In a news release Dr. Ilyas Singeç, the lead researcher, says this NIH “cocktail” could help prevent that: “The small-molecule cocktail is safeguarding cells and making stem cell use more predictable and efficient. In preventing cellular stress and DNA damage that typically occur, we’re avoiding cell death and improving the quality of surviving cells. The cocktail will become a broadly used staple of the stem cell field and boost stem cell applications in both research and the clinic.”
The team hope this could enhance the potential therapeutic uses of iPSCs in finding treatments for diseases such as diabetes, Parkinson’s and spinal cord injury.

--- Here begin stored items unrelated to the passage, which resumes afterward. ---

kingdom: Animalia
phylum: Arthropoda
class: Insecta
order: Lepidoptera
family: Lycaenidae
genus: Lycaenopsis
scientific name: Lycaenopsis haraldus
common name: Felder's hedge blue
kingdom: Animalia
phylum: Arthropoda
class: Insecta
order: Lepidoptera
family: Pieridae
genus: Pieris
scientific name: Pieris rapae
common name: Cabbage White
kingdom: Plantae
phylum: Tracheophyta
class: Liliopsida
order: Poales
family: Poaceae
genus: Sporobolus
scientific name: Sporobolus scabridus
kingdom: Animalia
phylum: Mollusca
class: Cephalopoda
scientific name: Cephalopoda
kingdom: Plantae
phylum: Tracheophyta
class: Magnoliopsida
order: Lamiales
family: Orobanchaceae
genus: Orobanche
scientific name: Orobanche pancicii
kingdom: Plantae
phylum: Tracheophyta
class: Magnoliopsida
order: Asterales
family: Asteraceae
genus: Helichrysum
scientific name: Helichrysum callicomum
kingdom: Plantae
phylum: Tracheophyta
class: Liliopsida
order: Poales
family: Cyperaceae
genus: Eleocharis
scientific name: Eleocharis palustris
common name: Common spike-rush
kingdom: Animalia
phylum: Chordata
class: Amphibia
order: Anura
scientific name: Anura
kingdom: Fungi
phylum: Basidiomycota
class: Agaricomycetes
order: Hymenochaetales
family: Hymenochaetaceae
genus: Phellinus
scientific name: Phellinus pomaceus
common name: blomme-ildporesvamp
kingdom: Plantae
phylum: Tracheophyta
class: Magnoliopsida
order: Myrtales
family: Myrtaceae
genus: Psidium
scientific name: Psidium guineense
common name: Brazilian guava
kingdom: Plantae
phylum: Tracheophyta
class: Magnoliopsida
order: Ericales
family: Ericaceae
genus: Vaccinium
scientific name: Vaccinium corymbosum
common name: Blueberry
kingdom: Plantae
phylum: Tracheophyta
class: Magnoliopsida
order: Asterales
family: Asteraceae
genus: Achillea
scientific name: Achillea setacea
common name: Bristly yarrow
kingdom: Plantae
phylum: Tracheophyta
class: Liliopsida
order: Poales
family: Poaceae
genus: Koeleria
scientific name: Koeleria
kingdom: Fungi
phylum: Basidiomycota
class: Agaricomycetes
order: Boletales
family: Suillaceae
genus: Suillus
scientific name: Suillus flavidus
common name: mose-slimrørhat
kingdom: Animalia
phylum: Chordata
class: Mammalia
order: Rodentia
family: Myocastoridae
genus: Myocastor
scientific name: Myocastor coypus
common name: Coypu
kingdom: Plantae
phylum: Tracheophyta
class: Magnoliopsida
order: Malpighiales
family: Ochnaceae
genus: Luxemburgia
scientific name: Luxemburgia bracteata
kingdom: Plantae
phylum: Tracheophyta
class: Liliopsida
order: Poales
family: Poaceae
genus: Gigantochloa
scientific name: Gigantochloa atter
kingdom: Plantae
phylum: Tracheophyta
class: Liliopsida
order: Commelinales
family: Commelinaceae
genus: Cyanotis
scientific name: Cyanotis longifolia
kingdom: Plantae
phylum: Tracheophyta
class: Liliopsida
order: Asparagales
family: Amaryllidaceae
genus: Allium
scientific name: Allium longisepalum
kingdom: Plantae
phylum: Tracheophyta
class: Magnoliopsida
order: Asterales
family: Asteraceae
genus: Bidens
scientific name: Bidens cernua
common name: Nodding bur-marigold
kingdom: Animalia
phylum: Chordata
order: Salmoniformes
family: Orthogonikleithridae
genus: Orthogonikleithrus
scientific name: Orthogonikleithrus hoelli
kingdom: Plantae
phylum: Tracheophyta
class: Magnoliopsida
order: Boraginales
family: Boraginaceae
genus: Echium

The study is published in the journal Nature Methods.
The Stem Cellar 
All cells are easily exposed to variety of risk factors such as high temperature, hypoxia, heavy metal, chemical agents and antineoplastic drugs. Therefore, DNA is permanently subject to damage and many DNA repair pathways are involved in recognition and removal of a diverse array of DNA lesions. Hence, DNA repair mechanisms are key to maintain genome stability. The stress of cells are mostly related with development of Heat Shock Proteins (HSPs)in their cellular level, HSPs have cytoprotective function and antiapoptotic role. They are present in all living cells to participate in protein homeostasis, preventing protein denaturation and unfolding under normal and stressful conditions. HSPs have direct role of inducible DNA repair based on observation of MNNG and MNU trigger the decrease of mutation rate after HS. HSP blocked high frequency of mutation rate in Saccharomyces Cerevisiae induced by high temperature, suggests enzymes involved in repair of premutational damage may be more resistant to denaturation. In addition, cells exposure to UV and g-ray induced Hsp70, which may bind to p53, suggesting regulating activity on cell cycle, DNA repair processes and apoptosis. This is in contrast to most of the cancer cells which commonly overexpressed HSPs supporting the role of HSPs to promote cancer cell proliferation and apoptosis inhibition.
The culturing of stem cells in large groups or single cell cloning in cell culture plate consistently induced stress conditions are unavoidable. In vitro, stem cells are growing into different sizes of organoids. The lack of blood circulation in organoids cause the inner part of cells undergoing stress condition by depletion of oxygen supply and tend to die. This phenomenon of hypoxia is a key obstacle factor to hinder the potential therapeutic uses of stem cells in regenerative medicine. The development of small-molecule cocktail may further improve health conditions of stem cells but cells cannot be survive without oxygen.